The disparity in appreciation for such players must influence youngsters getting into the sport. Attention and fame are the most intoxicating of fragrances, and defensive players don’t often get the best deals. It’s thus understandable why footballers of Ozil’s ilk would prefer to stay on the attacking side of the pitch. After all, they’ve grown up bathing in adulation and applause from coaches and parents for their superior ball-skills; the exaggerated importance of attacking players is drilled into their young brains. It is then that players at those age-levels convince themselves that the only pathway to progress lies in racking up the numbers, and that tracking back may not give them the same possibilities as staying ahead of the defensive line and waiting for the counter-attack.

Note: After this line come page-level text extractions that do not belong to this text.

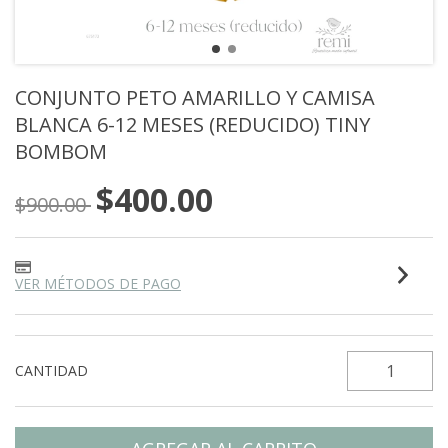
CONJUNTO PETO AMARILLO Y CAMISA
BLANCA 6-12 MESES (REDUCIDO) TINY
BOMBOM
$400.00
$900.00
VER MÉTODOS DE PAGO
CANTIDAD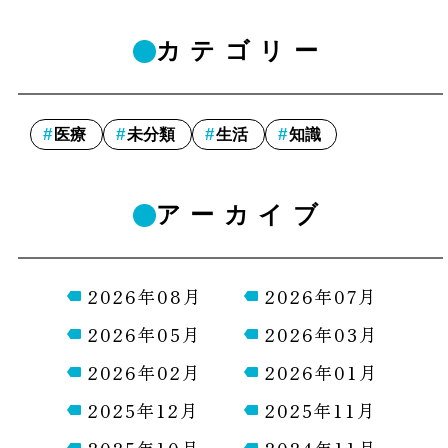
カテゴリー
医療
未分類
生活
知識
アーカイブ
2026年08月
2026年07月
2026年05月
2026年03月
2026年02月
2026年01月
2025年12月
2025年11月
2025年10月
2024年11月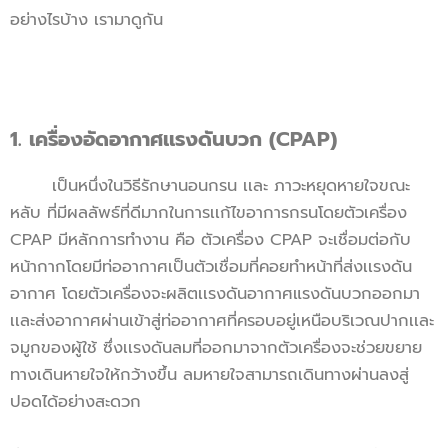
อย่างไรบ้าง เรามาดูกัน
1. เครื่องอัดอากาศเเรงดันบวก (CPAP)
เป็นหนึ่งในวิธีรักษานอนกรน เเละ ภาวะหยุดหายใจขณะ
หลับ ที่มีผลลัพธ์ที่ดีมากในการเเก้ไขอาการกรนโดยตัวเครื่อง
CPAP มีหลักการทำงาน คือ ตัวเครื่อง CPAP จะเชื่อมต่อกับ
หน้ากากโดยมีท่ออากาศเป็นตัวเชื่อมที่คอยทำหน้าที่ส่งเเรงดัน
อากาศ โดยตัวเครื่องจะผลิตเเรงดันอากาศแรงดันบวกออกมา
เเละส่งอากาศผ่านเข้าสู่ท่ออากาศที่ครอบอยู่เหนือบริเวณปากเเละ
จมูกของผู้ใช้ ซึ่งเเรงดันลมที่ออกมาจากตัวเครื่องจะช่วยขยาย
ทางเดินหายใจให้กว้างขึ้น ลมหายใจสามารถเดินทางผ่านลงสู่
ปอดได้อย่างสะดวก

Oftentimes, it is down to the senior coaches and managers at big clubs to make them unlearn some aspects of youth football and re-learn in the context of professional sport. Modern football’s greatest collective of poets, Pep Guardiola’s Barcelona, was built on the foundations of pressing opponents with a nerve-wracking intensity and wrestling the ball back within a maximum of six seconds after losing it.

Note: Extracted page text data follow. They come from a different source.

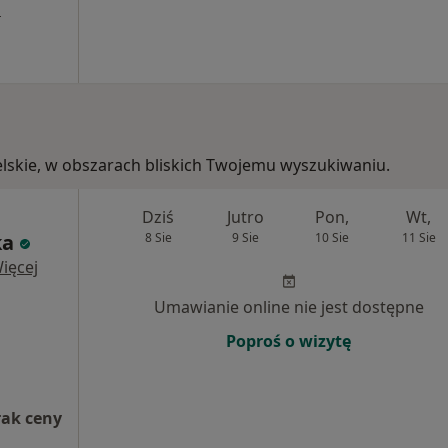
a
belskie, w obszarach bliskich Twojemu wyszukiwaniu.
a
Dziś
Jutro
Pon,
Wt,
ka
8 Sie
9 Sie
10 Sie
11 Sie
ięcej
Umawianie online nie jest dostępne
Poproś o wizytę
rak ceny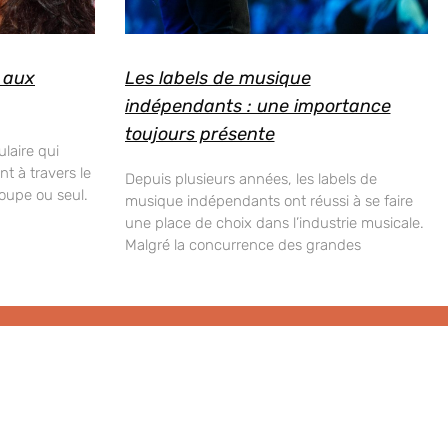
é aux
Les labels de musique
indépendants : une importance
toujours présente
ulaire qui
t à travers le
Depuis plusieurs années, les labels de
oupe ou seul.
musique indépendants ont réussi à se faire
une place de choix dans l’industrie musicale.
Malgré la concurrence des grandes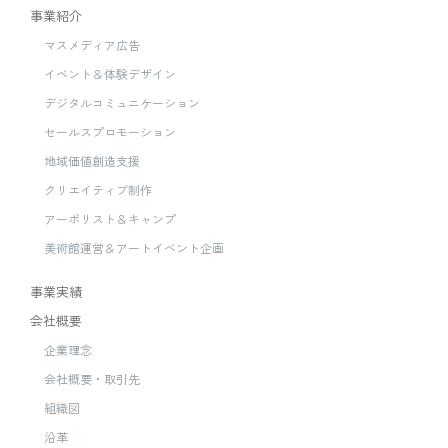
事業紹介
マスメディア広告
イベント＆体験デザイン
デジタルコミュニケーション
セールスプロモーション
地域価値創造支援
クリエイティブ制作
アーボリスト＆キャンプ
美術館運営＆アートイベント企画
事業実績
会社概要
企業理念
会社概要・取引先
組織図
沿革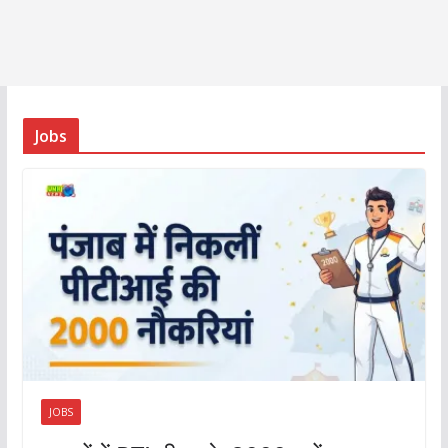
Jobs
JOBS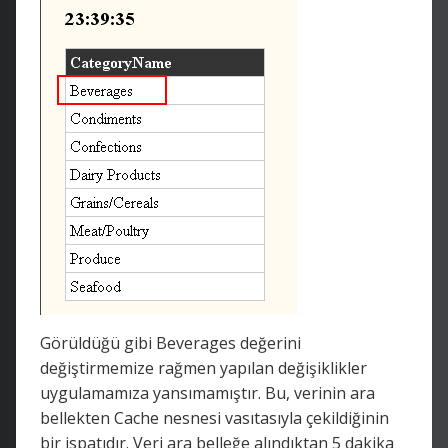
Görüldüğü gibi Beverages değerini
değiştirmemize rağmen yapılan değişiklikler
uygulamamıza yansımamıştır. Bu, verinin ara
bellekten Cache nesnesi vasıtasıyla çekildiğinin
bir ispatıdır. Veri ara belleğe alındıktan 5 dakika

A glance at all the great eye-catching teams of post-War football corroborates this. The Magyars from the ’50s leading up to Heynckes’ Bayern were borderline blood-thirsty for the ball every time they lost it. In the first three-quarters of the Bayern’s glorious 2012-13 season, Toni Kroos won more tackles in the opposition half than Boateng had to deal with in his own. All these teams won because they collectively couldn’t bear the sight of the opposition team circulating passes.

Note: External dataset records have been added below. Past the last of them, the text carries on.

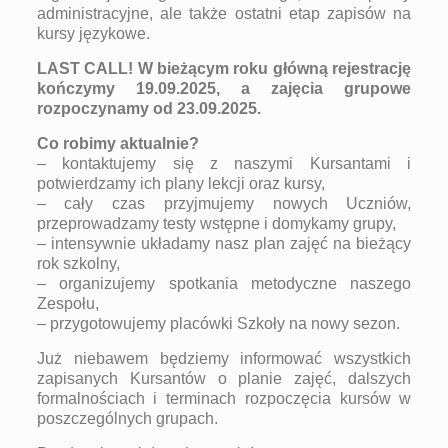
administracyjne, ale także ostatni etap zapisów na
kursy językowe.
LAST CALL! W bieżącym roku główną rejestrację
kończymy 19.09.2025, a zajęcia grupowe
rozpoczynamy od 23.09.2025.
Co robimy aktualnie?
– kontaktujemy się z naszymi Kursantami i
potwierdzamy ich plany lekcji oraz kursy,
– cały czas przyjmujemy nowych Uczniów,
przeprowadzamy testy wstępne i domykamy grupy,
– intensywnie układamy nasz plan zajęć na bieżący
rok szkolny,
– organizujemy spotkania metodyczne naszego
Zespołu,
– przygotowujemy placówki Szkoły na nowy sezon.
Już niebawem będziemy informować wszystkich
zapisanych Kursantów o planie zajęć, dalszych
formalnościach i terminach rozpoczęcia kursów w
poszczególnych grupach.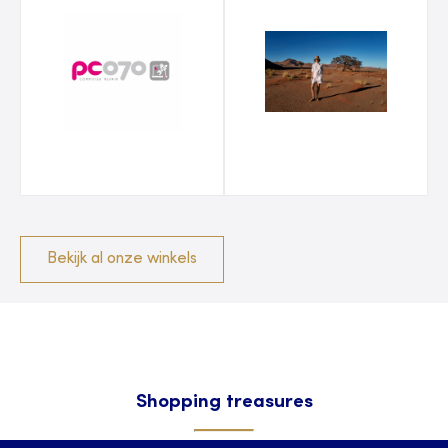
Bekijk al onze winkels
Shopping treasures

In a lot of ways, football teams function like an orchestra. The best ones combine seamlessly, collectively managing all the highs and lows, crescendos and decrescendos in perfect synchronicity and to maximum effect. The soprano saxophonists and second violinists are usually given runs and frilly lines, but only to fill up spaces where they will fit. Every single note is part of a grand jigsaw.
Players like Dirk Kuyt and Thomas Mueller are a credit to football’s idea of such collective efforts. Danny Welbeck’s efforts completely neutralised Xabi Alonso in Sir Alex Ferguson’s last Champions League match and Roberto Firmino’s tenacity on the first line of defense is key to enabling Salah’s and Mane’s fortitude in attack.
You need to have a hold of the language to be able to write good poems. Turns of phrase and clever similes can hardly work if your basic grammar is out of order. For now, far too many of the modern football ecosystem, fans included, have their head set on the flashlights and glitter. Our love for art will never die, or even fade, but what use is a painter, if he doesn’t want to understand the correlation between colors and emotions?
By expecting and demanding a painter to only paint and not understand what it means to compose, the audience is normalising a growing culture of unidimensionality. It is there that coaches face their biggest challenge, and it is in getting socially powerful, millionaire footballers to play for the shirt where some managers pave their way to success.
Now look at Manchester City play and tell me you’re surprised they’re on the cusp of winning the league.